YOUR OBJECTIVE: From the records below, extract only the lines running from the line with "(2017-2022)\<br\> 4.2 Global" to the line with "Distribution of Producing", both lines included, reproducing them exactly.

(Collected data)
────

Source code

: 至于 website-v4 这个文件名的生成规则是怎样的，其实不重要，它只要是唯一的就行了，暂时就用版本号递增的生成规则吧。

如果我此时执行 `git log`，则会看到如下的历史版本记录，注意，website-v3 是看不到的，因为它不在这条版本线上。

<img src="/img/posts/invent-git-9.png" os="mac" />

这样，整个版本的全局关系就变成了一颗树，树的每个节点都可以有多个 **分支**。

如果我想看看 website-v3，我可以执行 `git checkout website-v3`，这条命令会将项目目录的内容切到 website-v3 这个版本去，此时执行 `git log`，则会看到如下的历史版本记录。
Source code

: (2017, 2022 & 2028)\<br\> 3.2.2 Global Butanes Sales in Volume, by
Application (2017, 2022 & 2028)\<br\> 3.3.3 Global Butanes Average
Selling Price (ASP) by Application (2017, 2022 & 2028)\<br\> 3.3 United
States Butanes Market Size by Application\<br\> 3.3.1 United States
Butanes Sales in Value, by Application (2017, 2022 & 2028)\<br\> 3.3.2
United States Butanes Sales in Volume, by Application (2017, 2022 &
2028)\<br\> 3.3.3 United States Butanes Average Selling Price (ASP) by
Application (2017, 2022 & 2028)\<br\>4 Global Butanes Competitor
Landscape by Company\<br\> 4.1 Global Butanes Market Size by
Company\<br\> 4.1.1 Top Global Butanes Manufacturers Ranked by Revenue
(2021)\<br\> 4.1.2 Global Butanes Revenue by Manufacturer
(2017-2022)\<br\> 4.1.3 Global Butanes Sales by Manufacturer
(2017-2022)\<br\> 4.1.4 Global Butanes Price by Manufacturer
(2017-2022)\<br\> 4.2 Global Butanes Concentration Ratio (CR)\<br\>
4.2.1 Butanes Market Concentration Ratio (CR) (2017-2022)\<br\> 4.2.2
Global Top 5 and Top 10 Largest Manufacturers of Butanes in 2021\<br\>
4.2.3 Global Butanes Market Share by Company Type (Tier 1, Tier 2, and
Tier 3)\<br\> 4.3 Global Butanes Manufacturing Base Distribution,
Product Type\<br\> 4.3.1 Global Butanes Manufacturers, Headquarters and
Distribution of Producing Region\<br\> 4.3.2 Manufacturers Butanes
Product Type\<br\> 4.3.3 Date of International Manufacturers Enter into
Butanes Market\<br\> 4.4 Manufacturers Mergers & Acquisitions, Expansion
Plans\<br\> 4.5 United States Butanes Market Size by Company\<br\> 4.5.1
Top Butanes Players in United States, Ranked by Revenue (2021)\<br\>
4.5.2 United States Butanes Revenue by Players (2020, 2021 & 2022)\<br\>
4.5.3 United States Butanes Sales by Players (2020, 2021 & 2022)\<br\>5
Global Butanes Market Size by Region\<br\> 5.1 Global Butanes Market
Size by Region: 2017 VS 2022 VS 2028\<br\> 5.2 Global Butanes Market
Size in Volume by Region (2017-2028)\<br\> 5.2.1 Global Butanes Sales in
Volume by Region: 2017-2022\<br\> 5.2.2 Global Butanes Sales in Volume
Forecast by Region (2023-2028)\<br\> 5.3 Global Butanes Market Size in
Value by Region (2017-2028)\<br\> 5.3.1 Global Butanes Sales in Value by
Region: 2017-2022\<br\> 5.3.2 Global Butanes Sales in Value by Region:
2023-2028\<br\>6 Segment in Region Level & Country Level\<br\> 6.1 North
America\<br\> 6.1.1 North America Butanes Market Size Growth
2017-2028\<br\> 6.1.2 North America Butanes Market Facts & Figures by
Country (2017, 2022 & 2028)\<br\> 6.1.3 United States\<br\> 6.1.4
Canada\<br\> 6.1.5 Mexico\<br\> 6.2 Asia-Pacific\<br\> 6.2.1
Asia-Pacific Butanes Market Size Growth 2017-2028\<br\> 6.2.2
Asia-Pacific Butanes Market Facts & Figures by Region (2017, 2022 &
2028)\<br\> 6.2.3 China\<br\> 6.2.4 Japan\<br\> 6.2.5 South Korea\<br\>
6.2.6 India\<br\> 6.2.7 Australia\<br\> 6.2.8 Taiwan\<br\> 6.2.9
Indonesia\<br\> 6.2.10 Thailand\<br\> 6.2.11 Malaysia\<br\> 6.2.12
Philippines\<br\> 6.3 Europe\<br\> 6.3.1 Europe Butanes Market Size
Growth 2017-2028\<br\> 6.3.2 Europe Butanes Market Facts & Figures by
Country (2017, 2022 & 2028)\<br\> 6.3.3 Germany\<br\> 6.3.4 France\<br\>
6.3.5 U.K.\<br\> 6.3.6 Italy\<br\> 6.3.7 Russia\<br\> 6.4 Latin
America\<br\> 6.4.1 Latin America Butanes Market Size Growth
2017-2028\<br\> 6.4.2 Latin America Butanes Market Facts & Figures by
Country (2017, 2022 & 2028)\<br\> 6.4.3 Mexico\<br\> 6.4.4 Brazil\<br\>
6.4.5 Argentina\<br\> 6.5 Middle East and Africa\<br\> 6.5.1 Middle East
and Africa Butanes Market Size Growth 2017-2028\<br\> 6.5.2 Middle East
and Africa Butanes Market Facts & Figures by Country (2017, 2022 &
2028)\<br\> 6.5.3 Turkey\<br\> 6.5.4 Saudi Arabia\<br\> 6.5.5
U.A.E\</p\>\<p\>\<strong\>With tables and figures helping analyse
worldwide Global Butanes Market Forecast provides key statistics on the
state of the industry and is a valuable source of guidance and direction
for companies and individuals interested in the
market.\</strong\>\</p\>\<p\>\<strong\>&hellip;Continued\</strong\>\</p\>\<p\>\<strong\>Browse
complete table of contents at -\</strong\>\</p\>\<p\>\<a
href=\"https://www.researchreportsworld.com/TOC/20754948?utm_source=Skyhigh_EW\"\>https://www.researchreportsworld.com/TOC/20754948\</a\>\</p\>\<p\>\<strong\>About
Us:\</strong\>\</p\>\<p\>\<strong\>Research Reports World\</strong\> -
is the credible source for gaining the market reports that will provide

────

ANSWER TO THE PROBLEM:
(2017-2022)\<br\> 4.2 Global Butanes Concentration Ratio (CR)\<br\>
4.2.1 Butanes Market Concentration Ratio (CR) (2017-2022)\<br\> 4.2.2
Global Top 5 and Top 10 Largest Manufacturers of Butanes in 2021\<br\>
4.2.3 Global Butanes Market Share by Company Type (Tier 1, Tier 2, and
Tier 3)\<br\> 4.3 Global Butanes Manufacturing Base Distribution,
Product Type\<br\> 4.3.1 Global Butanes Manufacturers, Headquarters and
Distribution of Producing Region\<br\> 4.3.2 Manufacturers Butanes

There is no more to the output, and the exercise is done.